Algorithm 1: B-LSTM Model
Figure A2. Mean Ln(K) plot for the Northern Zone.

####################

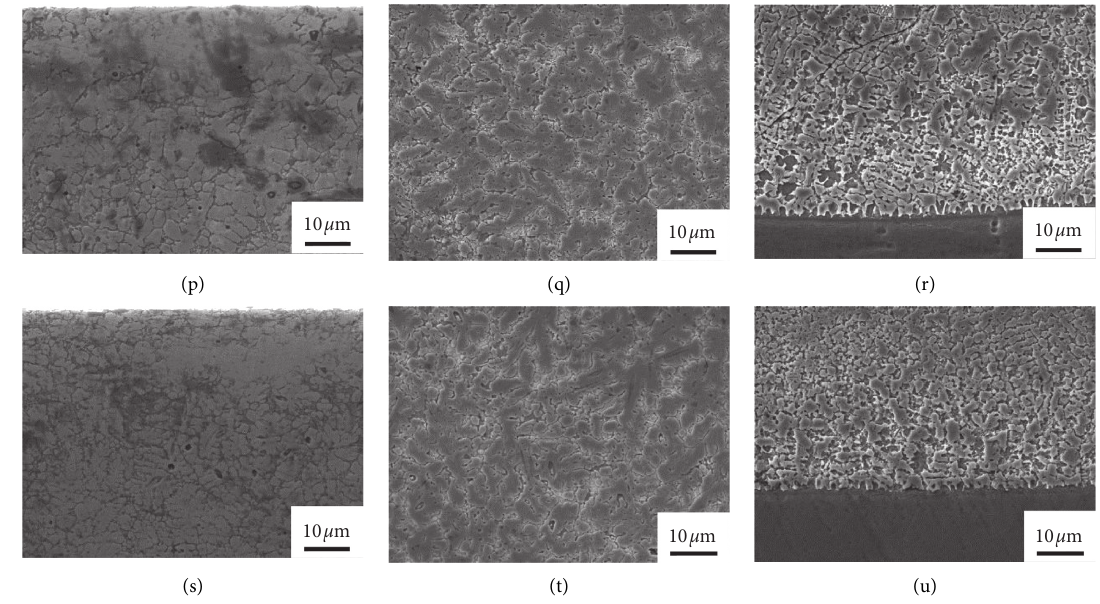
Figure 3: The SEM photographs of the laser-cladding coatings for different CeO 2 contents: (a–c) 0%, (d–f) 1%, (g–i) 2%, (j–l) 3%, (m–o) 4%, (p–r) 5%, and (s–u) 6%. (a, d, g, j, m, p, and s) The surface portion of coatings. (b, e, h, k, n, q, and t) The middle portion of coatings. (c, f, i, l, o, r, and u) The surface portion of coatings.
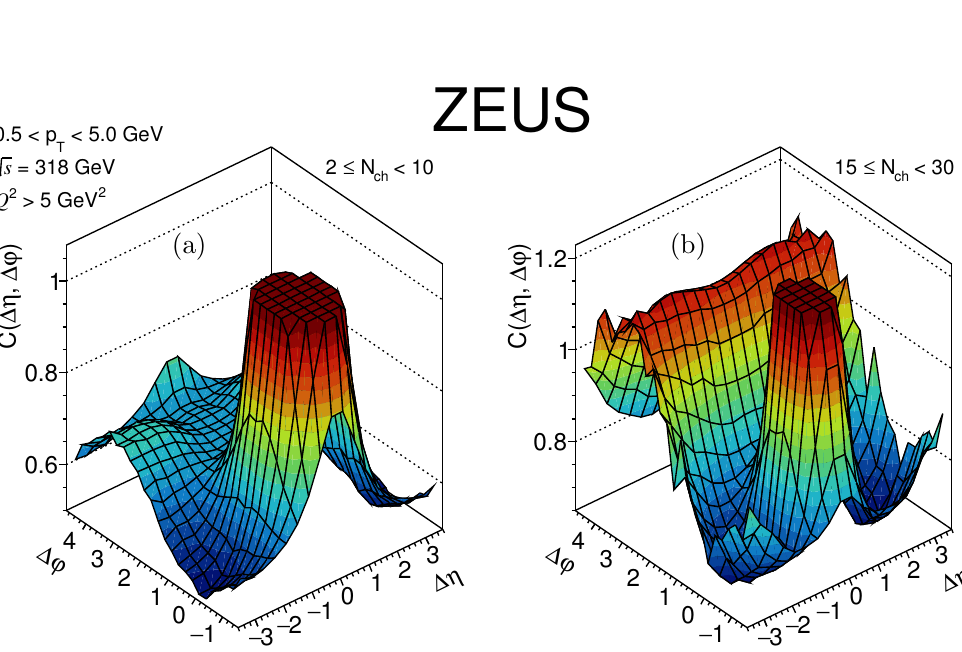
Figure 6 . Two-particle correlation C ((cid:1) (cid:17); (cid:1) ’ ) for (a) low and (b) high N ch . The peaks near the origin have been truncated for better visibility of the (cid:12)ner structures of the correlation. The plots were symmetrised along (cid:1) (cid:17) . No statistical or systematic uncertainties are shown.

####################

- [Problem]:
Lines holding the word "Figure" are the answer; copy each one from the records above.

- [Written response]:
Figure A2. Mean Ln(K) plot for the Northern Zone.
Figure 3: The SEM photographs of the laser-cladding coatings for different CeO 2 contents: (a–c) 0%, (d–f) 1%, (g–i) 2%, (j–l) 3%, (m–o) 4%, (p–r) 5%, and (s–u) 6%. (a, d, g, j, m, p, and s) The surface portion of coatings. (b, e, h, k, n, q, and t) The middle portion of coatings. (c, f, i, l, o, r, and u) The surface portion of coatings.
Figure 6 . Two-particle correlation C ((cid:1) (cid:17); (cid:1) ’ ) for (a) low and (b) high N ch . The peaks near the origin have been truncated for better visibility of the (cid:12)ner structures of the correlation. The plots were symmetrised along (cid:1) (cid:17) . No statistical or systematic uncertainties are shown.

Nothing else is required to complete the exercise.